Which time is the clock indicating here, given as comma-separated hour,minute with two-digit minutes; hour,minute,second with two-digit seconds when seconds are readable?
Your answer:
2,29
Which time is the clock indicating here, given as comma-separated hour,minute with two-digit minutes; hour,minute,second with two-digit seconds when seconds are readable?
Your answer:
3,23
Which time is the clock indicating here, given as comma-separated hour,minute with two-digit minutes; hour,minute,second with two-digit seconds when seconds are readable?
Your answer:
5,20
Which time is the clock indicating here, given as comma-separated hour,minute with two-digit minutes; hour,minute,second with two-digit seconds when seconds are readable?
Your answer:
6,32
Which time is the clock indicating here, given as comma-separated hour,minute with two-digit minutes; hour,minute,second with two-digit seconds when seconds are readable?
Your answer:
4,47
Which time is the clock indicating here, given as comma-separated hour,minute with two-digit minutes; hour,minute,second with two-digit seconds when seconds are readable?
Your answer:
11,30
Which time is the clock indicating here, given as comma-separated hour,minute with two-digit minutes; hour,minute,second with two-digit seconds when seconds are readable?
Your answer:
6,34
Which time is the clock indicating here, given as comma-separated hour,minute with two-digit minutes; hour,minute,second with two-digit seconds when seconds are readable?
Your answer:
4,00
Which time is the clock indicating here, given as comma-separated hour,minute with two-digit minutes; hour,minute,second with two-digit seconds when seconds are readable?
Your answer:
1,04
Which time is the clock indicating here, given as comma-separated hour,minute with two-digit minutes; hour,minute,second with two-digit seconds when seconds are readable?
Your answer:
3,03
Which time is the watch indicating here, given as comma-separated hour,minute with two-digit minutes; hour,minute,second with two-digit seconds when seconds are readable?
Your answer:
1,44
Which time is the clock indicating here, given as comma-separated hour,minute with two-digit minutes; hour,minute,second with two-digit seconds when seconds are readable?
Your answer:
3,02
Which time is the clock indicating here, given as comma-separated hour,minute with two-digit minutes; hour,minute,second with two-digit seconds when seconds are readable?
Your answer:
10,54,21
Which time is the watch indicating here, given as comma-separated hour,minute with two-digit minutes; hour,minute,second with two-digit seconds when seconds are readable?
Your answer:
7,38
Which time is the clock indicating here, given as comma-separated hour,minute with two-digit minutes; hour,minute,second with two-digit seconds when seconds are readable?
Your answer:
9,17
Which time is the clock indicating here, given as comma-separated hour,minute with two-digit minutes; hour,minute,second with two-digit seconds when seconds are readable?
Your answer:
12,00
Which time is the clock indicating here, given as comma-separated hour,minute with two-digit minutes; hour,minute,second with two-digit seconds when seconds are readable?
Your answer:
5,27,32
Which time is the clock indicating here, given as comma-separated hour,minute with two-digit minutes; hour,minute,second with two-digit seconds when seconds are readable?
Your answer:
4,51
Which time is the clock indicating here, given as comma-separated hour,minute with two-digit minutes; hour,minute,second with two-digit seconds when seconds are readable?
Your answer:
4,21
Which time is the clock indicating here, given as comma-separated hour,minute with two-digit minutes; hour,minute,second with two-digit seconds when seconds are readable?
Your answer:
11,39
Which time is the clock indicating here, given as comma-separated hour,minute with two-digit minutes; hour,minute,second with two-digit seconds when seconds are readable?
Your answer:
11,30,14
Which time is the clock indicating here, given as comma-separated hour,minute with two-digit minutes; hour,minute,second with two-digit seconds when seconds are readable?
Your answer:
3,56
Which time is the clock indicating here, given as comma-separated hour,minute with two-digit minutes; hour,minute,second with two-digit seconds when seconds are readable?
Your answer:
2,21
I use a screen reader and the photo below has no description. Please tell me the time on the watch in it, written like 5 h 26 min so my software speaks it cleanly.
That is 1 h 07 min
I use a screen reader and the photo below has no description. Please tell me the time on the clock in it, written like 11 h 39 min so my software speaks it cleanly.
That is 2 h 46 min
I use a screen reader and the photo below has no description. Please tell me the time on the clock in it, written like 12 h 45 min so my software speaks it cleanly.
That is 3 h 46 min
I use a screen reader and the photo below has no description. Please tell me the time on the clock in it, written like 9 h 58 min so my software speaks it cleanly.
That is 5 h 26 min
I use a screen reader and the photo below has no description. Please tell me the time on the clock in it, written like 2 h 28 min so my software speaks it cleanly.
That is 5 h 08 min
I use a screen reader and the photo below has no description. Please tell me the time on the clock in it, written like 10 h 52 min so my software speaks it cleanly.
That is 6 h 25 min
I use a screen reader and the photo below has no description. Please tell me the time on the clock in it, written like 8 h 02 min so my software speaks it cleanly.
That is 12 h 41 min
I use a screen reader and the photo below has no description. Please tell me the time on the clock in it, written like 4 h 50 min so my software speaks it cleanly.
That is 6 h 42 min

※ ※ ※

■ WHAT IS REQUIRED
Put all of the lines above into a numbered list, leaving out any blank lines.

■ TASK ANSWER
1. Which time is the clock indicating here, given as comma-separated hour,minute with two-digit minutes; hour,minute,second with two-digit seconds when seconds are readable?
2. Your answer:
3. 2,29
4. Which time is the clock indicating here, given as comma-separated hour,minute with two-digit minutes; hour,minute,second with two-digit seconds when seconds are readable?
5. Your answer:
6. 3,23
7. Which time is the clock indicating here, given as comma-separated hour,minute with two-digit minutes; hour,minute,second with two-digit seconds when seconds are readable?
8. Your answer:
9. 5,20
10. Which time is the clock indicating here, given as comma-separated hour,minute with two-digit minutes; hour,minute,second with two-digit seconds when seconds are readable?
11. Your answer:
12. 6,32
13. Which time is the clock indicating here, given as comma-separated hour,minute with two-digit minutes; hour,minute,second with two-digit seconds when seconds are readable?
14. Your answer:
15. 4,47
16. Which time is the clock indicating here, given as comma-separated hour,minute with two-digit minutes; hour,minute,second with two-digit seconds when seconds are readable?
17. Your answer:
18. 11,30
19. Which time is the clock indicating here, given as comma-separated hour,minute with two-digit minutes; hour,minute,second with two-digit seconds when seconds are readable?
20. Your answer:
21. 6,34
22. Which time is the clock indicating here, given as comma-separated hour,minute with two-digit minutes; hour,minute,second with two-digit seconds when seconds are readable?
23. Your answer:
24. 4,00
25. Which time is the clock indicating here, given as comma-separated hour,minute with two-digit minutes; hour,minute,second with two-digit seconds when seconds are readable?
26. Your answer:
27. 1,04
28. Which time is the clock indicating here, given as comma-separated hour,minute with two-digit minutes; hour,minute,second with two-digit seconds when seconds are readable?
29. Your answer:
30. 3,03
31. Which time is the watch indicating here, given as comma-separated hour,minute with two-digit minutes; hour,minute,second with two-digit seconds when seconds are readable?
32. Your answer:
33. 1,44
34. Which time is the clock indicating here, given as comma-separated hour,minute with two-digit minutes; hour,minute,second with two-digit seconds when seconds are readable?
35. Your answer:
36. 3,02
37. Which time is the clock indicating here, given as comma-separated hour,minute with two-digit minutes; hour,minute,second with two-digit seconds when seconds are readable?
38. Your answer:
39. 10,54,21
40. Which time is the watch indicating here, given as comma-separated hour,minute with two-digit minutes; hour,minute,second with two-digit seconds when seconds are readable?
41. Your answer:
42. 7,38
43. Which time is the clock indicating here, given as comma-separated hour,minute with two-digit minutes; hour,minute,second with two-digit seconds when seconds are readable?
44. Your answer:
45. 9,17
46. Which time is the clock indicating here, given as comma-separated hour,minute with two-digit minutes; hour,minute,second with two-digit seconds when seconds are readable?
47. Your answer:
48. 12,00
49. Which time is the clock indicating here, given as comma-separated hour,minute with two-digit minutes; hour,minute,second with two-digit seconds when seconds are readable?
50. Your answer:
51. 5,27,32
52. Which time is the clock indicating here, given as comma-separated hour,minute with two-digit minutes; hour,minute,second with two-digit seconds when seconds are readable?
53. Your answer:
54. 4,51
55. Which time is the clock indicating here, given as comma-separated hour,minute with two-digit minutes; hour,minute,second with two-digit seconds when seconds are readable?
56. Your answer:
57. 4,21
58. Which time is the clock indicating here, given as comma-separated hour,minute with two-digit minutes; hour,minute,second with two-digit seconds when seconds are readable?
59. Your answer:
60. 11,39
61. Which time is the clock indicating here, given as comma-separated hour,minute with two-digit minutes; hour,minute,second with two-digit seconds when seconds are readable?
62. Your answer:
63. 11,30,14
64. Which time is the clock indicating here, given as comma-separated hour,minute with two-digit minutes; hour,minute,second with two-digit seconds when seconds are readable?
65. Your answer:
66. 3,56
67. Which time is the clock indicating here, given as comma-separated hour,minute with two-digit minutes; hour,minute,second with two-digit seconds when seconds are readable?
68. Your answer:
69. 2,21
70. I use a screen reader and the photo below has no description. Please tell me the time on the watch in it, written like 5 h 26 min so my software speaks it cleanly.
71. That is 1 h 07 min
72. I use a screen reader and the photo below has no description. Please tell me the time on the clock in it, written like 11 h 39 min so my software speaks it cleanly.
73. That is 2 h 46 min
74. I use a screen reader and the photo below has no description. Please tell me the time on the clock in it, written like 12 h 45 min so my software speaks it cleanly.
75. That is 3 h 46 min
76. I use a screen reader and the photo below has no description. Please tell me the time on the clock in it, written like 9 h 58 min so my software speaks it cleanly.
77. That is 5 h 26 min
78. I use a screen reader and the photo below has no description. Please tell me the time on the clock in it, written like 2 h 28 min so my software speaks it cleanly.
79. That is 5 h 08 min
80. I use a screen reader and the photo below has no description. Please tell me the time on the clock in it, written like 10 h 52 min so my software speaks it cleanly.
81. That is 6 h 25 min
82. I use a screen reader and the photo below has no description. Please tell me the time on the clock in it, written like 8 h 02 min so my software speaks it cleanly.
83. That is 12 h 41 min
84. I use a screen reader and the photo below has no description. Please tell me the time on the clock in it, written like 4 h 50 min so my software speaks it cleanly.
85. That is 6 h 42 min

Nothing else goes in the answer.